■ **What you have to do**
In the entries below, count every line with the string "dead". State the count and nothing else.

■ **Stored data entries**
+++++

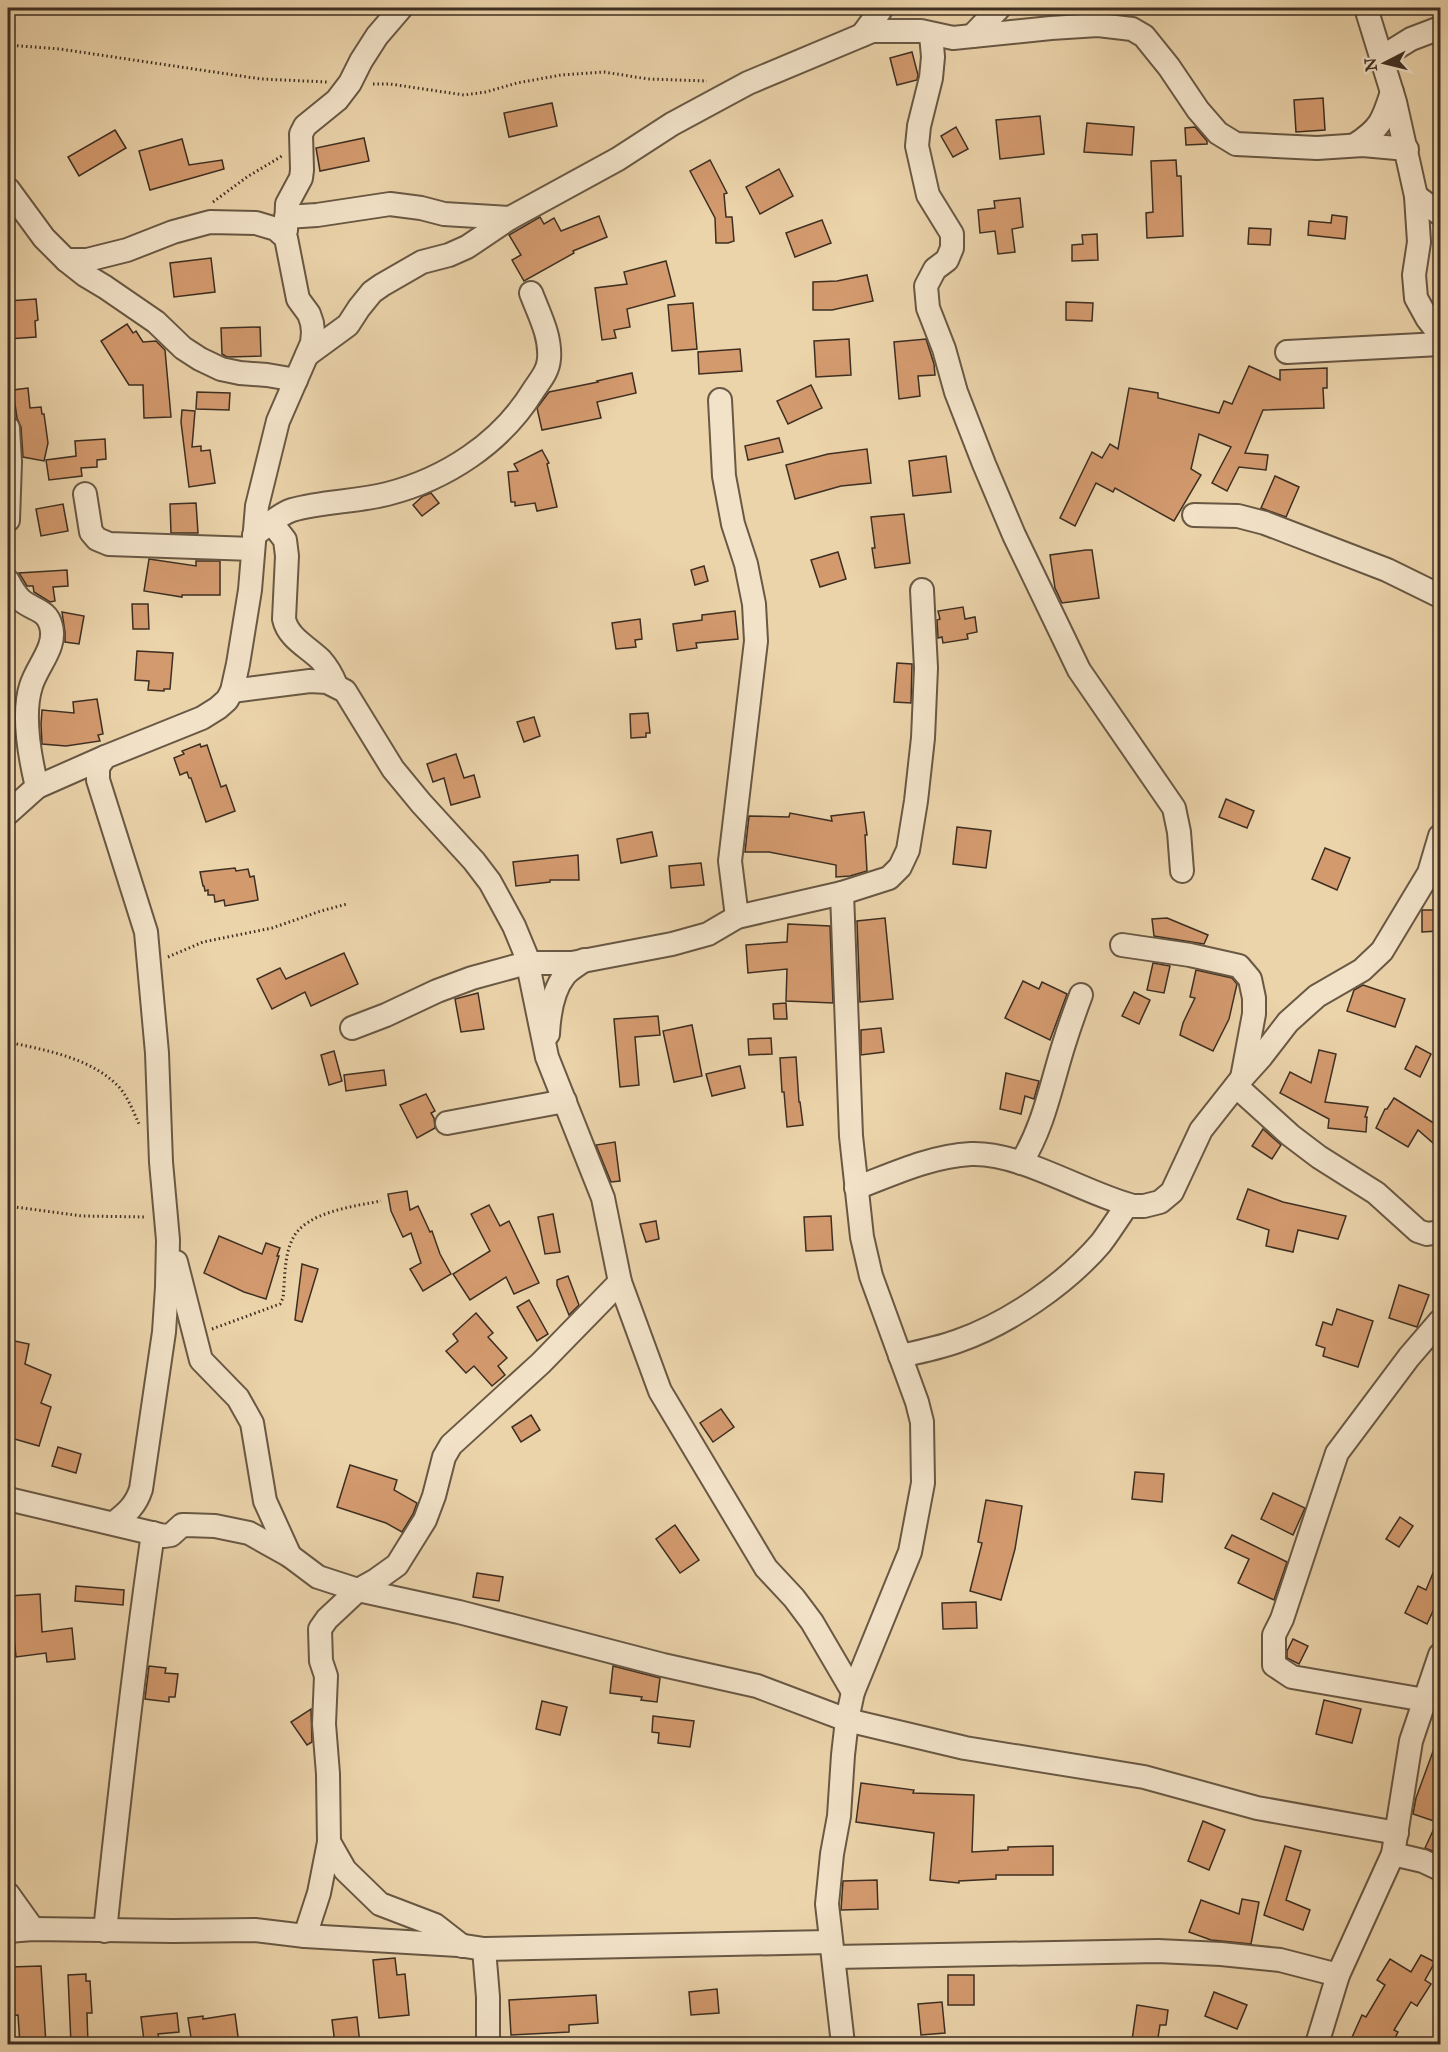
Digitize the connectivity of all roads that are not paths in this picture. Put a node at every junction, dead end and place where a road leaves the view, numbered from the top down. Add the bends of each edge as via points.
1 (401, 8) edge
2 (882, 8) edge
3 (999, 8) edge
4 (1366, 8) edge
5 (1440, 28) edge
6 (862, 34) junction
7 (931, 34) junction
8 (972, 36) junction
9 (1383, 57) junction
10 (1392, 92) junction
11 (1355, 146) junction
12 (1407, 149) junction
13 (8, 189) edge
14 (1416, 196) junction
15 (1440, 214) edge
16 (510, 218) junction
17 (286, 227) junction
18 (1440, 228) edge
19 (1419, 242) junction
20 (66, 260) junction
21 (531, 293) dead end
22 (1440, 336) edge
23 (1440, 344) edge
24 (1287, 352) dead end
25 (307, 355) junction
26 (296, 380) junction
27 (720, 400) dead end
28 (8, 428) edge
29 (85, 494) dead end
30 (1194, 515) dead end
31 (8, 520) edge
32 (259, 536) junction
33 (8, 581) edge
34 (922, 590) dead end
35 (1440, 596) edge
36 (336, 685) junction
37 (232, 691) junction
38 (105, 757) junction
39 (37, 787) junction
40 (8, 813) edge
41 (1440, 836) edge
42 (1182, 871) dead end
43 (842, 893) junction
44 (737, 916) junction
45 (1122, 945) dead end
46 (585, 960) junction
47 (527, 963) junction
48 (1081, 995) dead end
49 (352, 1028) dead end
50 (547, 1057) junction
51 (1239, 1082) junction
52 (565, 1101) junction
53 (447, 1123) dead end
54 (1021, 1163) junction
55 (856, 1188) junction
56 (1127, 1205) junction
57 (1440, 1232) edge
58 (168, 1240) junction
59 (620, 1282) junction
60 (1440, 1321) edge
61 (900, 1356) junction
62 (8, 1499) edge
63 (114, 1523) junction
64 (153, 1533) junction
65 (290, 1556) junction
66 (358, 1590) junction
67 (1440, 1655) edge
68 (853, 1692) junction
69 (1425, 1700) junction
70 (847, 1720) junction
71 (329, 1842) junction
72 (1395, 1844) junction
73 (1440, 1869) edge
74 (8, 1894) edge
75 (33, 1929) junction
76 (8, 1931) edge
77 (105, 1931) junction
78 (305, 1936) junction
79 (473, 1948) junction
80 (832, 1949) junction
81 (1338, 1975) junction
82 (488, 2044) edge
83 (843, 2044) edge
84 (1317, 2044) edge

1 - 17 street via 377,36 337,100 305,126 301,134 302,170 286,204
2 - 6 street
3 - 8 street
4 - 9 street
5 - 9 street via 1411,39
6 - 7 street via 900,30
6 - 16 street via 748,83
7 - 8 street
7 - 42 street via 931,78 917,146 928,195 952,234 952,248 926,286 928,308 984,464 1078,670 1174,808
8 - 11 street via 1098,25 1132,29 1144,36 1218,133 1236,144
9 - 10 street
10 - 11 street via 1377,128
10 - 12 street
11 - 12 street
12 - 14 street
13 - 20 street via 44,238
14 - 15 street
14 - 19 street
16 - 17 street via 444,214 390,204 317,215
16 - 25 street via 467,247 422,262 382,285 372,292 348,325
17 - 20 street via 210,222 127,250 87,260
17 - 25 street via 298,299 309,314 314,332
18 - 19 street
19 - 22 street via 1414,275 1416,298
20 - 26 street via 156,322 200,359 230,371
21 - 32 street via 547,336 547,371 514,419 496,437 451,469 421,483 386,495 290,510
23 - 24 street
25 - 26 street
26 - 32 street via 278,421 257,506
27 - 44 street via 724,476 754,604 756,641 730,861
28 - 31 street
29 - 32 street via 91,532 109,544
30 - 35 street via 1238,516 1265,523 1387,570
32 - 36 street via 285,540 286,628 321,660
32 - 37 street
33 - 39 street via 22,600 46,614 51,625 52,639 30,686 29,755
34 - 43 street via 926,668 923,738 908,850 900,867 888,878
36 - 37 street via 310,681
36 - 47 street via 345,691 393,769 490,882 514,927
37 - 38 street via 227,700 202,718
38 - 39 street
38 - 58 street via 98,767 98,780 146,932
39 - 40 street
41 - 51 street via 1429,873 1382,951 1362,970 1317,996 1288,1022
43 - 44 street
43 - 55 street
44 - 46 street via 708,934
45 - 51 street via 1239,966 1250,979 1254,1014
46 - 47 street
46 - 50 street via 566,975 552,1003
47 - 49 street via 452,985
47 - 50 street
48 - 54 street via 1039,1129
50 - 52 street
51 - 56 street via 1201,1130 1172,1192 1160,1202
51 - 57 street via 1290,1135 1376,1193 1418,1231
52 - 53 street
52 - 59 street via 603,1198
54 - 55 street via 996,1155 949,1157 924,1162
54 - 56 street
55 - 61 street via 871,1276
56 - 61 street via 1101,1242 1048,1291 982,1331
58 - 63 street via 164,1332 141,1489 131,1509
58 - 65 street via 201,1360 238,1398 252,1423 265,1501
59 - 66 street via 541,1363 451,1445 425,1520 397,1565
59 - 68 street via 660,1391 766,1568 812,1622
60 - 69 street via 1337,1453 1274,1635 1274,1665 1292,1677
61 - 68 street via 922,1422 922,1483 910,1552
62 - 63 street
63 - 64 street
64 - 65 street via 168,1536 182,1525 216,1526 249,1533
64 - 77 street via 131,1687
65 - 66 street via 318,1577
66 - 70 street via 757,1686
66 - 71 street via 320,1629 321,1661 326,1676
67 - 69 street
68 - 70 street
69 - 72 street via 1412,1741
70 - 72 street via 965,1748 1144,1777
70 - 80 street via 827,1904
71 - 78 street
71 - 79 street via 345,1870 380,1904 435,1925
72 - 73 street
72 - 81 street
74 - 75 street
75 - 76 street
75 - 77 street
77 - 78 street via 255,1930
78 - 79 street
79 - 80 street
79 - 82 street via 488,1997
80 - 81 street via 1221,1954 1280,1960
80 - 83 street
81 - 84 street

+++++

■ **Exercise solution**
12